In vivo evaluation of each neutralising anti-ricin antibody administered after ricin challenge.
(A) Survival curve. CD1 mice were intranasally challenged with 5 LD50 of ricin alone (Δ) or ricin followed by intravenous injection of 5 mg/kg of RB34 antibody (▪), RB37 antibody (•), or RA36 antibody (□) 1 h after ricin challenge. (B) Weight change. In the same experiment, mice were weighed at 0, 2, 7, 14 and 21 days, taking the weight at day zero as reference (100%), for female CD1 mice as a control (▾), mice injected with ricin (Δ), or ricin followed by intravenous injection of 5 mg/kg of mouse weight of RB34 antibody (▪), RB37 antibody (•), or RA36 antibody (□) 1 hour after ricin challenge.
Figure 8.
Competition of lactose with antibodies binding to ricin.

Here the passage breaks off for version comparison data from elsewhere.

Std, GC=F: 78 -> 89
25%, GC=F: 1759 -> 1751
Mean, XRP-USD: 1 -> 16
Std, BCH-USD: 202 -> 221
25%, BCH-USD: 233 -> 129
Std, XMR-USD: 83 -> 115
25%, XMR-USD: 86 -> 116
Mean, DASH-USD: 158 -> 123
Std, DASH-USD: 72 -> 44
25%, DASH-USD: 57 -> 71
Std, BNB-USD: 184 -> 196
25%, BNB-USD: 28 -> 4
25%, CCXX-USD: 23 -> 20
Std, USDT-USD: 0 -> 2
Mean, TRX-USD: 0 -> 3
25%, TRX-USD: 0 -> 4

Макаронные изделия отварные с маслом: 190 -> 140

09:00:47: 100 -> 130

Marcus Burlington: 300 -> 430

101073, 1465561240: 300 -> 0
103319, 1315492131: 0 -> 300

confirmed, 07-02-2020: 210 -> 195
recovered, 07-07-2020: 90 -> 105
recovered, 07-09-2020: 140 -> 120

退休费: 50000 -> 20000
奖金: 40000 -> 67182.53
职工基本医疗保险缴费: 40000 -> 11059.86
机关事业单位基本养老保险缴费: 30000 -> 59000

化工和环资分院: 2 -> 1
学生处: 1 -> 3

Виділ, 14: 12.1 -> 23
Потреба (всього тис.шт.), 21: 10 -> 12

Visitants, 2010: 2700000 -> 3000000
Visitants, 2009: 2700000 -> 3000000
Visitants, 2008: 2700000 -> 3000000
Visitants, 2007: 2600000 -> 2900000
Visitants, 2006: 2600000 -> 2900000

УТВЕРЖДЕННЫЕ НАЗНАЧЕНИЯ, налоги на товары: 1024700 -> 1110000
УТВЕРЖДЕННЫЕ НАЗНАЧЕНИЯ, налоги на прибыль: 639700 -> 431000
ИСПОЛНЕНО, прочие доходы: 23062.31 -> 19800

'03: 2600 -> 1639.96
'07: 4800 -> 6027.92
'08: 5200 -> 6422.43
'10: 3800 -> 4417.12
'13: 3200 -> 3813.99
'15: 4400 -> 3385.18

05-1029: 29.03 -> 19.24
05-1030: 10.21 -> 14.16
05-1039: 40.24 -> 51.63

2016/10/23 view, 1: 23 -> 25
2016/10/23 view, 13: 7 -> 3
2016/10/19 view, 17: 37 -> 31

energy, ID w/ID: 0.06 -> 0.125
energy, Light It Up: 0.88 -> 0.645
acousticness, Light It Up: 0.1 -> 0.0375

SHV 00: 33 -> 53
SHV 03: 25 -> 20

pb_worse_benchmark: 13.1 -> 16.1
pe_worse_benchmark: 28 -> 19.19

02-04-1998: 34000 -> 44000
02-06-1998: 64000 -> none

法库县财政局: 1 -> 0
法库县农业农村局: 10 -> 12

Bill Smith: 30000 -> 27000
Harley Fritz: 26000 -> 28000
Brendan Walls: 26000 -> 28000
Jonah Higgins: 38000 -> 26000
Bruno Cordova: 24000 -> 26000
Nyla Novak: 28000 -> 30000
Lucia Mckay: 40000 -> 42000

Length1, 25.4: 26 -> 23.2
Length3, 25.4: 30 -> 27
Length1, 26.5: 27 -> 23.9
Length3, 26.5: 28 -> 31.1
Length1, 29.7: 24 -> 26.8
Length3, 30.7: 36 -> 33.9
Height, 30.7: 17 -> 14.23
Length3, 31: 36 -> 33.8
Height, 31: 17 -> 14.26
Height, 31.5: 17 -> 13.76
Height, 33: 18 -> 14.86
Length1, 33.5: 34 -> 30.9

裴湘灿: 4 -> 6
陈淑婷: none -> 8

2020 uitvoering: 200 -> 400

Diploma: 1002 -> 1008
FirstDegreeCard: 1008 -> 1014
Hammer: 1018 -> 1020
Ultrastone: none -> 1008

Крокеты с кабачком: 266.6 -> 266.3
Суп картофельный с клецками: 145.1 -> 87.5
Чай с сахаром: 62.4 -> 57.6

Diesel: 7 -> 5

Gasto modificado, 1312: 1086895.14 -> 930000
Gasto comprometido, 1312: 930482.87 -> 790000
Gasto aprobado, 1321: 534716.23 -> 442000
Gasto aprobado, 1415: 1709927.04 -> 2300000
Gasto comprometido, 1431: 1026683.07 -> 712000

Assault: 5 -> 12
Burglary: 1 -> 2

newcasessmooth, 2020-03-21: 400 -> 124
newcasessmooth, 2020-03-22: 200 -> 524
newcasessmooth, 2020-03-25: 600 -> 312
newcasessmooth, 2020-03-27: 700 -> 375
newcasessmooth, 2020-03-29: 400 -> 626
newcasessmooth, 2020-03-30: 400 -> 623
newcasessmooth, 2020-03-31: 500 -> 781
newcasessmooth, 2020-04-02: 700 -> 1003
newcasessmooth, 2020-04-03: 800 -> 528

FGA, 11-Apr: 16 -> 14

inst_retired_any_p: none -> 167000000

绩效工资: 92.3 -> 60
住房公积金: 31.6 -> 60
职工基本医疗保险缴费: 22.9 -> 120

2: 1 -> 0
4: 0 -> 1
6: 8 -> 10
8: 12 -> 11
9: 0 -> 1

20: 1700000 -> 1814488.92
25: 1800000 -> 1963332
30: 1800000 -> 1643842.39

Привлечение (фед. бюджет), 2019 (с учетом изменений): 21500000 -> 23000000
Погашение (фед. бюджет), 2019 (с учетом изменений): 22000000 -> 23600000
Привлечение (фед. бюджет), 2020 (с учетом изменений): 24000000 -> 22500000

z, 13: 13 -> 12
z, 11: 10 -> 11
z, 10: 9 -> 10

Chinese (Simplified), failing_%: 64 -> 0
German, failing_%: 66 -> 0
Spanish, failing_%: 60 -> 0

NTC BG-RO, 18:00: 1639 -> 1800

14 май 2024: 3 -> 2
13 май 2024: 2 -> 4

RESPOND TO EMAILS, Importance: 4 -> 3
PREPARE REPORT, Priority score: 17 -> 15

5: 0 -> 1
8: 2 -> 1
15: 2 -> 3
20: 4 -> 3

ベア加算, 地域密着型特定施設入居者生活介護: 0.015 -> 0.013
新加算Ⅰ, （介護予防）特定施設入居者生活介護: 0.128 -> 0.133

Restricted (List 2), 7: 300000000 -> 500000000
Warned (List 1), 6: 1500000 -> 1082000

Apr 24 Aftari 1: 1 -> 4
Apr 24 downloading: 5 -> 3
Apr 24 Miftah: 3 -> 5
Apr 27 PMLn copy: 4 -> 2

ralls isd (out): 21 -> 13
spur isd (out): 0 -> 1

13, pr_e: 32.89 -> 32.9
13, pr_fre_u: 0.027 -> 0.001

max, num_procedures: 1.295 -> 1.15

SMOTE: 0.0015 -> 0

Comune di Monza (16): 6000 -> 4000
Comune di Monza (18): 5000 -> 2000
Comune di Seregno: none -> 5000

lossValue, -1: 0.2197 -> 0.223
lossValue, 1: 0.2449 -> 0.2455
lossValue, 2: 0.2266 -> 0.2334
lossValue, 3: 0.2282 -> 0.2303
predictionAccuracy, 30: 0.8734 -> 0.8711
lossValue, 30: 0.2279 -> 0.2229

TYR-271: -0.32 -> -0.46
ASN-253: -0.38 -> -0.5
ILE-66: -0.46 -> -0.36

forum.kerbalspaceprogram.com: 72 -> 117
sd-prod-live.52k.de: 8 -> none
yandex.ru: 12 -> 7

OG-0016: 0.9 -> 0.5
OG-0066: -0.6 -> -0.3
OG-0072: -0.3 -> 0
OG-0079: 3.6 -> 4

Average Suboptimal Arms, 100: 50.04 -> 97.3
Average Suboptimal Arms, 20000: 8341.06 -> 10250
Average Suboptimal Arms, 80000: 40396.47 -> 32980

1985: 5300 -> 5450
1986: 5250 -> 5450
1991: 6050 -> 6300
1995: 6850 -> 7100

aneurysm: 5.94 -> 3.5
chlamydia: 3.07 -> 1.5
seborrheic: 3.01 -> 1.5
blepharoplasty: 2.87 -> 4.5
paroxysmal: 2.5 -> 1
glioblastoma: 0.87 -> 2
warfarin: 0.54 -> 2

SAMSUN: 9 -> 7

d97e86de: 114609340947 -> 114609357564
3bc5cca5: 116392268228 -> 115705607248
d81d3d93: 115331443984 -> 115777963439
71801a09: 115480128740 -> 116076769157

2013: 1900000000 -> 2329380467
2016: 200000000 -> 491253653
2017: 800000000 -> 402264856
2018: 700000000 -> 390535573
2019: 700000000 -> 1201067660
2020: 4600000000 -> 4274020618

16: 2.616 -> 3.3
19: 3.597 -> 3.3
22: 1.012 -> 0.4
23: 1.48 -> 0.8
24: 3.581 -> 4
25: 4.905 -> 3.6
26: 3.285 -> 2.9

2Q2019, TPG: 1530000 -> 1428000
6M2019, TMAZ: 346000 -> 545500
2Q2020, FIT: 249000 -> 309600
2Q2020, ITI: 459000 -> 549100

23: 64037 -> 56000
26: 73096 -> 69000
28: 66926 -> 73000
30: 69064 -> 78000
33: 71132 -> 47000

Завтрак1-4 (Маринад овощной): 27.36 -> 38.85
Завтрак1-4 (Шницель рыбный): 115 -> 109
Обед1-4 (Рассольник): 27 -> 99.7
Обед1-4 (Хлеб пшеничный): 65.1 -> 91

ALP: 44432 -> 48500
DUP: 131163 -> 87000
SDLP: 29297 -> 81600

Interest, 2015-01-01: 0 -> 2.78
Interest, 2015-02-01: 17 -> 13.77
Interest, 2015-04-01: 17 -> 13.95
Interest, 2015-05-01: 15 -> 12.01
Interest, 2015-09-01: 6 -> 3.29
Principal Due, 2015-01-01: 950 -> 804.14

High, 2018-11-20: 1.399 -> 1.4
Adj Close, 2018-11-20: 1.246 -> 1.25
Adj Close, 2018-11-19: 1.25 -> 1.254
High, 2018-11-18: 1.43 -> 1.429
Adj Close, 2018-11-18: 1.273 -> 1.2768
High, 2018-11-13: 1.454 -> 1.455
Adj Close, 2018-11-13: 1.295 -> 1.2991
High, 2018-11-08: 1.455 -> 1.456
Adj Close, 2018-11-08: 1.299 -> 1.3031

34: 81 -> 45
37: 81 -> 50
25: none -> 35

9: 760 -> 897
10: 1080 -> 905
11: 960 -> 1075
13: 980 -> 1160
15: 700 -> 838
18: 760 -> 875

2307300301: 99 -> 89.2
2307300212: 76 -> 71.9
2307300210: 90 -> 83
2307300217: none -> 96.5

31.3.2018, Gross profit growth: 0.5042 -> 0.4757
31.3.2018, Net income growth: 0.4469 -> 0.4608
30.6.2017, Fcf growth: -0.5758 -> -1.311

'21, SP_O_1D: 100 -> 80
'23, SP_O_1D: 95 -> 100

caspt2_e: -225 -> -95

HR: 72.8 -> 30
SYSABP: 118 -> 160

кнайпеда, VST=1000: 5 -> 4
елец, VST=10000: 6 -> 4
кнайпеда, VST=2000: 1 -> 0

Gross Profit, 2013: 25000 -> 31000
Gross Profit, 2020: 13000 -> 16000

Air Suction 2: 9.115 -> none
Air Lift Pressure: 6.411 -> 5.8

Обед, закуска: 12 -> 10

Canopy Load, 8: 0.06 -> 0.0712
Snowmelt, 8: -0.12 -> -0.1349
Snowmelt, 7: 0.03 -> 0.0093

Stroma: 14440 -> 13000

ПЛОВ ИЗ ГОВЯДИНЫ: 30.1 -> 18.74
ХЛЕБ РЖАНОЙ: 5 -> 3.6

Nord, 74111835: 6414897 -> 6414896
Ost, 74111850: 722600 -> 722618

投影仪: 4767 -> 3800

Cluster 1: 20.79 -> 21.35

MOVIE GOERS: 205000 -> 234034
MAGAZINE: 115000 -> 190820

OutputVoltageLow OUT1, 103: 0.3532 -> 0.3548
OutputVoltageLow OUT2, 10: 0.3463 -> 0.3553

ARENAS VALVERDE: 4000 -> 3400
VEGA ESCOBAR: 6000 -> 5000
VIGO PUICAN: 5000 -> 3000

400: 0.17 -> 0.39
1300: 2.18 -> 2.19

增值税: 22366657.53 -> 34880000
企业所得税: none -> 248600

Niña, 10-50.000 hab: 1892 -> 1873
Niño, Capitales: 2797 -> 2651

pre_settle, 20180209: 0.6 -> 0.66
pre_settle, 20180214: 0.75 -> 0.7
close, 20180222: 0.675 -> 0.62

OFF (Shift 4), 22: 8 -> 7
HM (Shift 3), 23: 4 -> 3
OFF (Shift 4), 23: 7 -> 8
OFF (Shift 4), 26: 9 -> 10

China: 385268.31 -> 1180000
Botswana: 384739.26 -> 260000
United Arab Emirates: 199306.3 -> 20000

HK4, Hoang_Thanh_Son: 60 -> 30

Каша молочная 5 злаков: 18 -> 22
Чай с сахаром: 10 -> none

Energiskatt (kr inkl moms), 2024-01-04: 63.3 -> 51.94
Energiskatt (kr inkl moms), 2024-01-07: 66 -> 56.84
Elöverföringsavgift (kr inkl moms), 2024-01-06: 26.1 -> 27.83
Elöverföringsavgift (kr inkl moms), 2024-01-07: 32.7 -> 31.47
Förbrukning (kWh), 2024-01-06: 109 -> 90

Neutralising anti-RTB antibodies RB34 (□) and RB37 (•) and a non neutralising antibody (RB18) used as control (▴) were incubated at 75 ng/ml with increasing concentrations of lactose (from 0 to 10 mM) and biotin-labeled RTB (25 ng/ml) in a microtiter plate coated with a polyclonal anti-mouse antibody. Antibodies binding to ricin were further revealed using streptavidin-AChE and Ellman's reagent. Absorbance was measured at 414 nm. B and B0 correspond to the absorbance obtained with or without competitor, respectively, allowing to calculate B/B0 (expressed as %) for each point.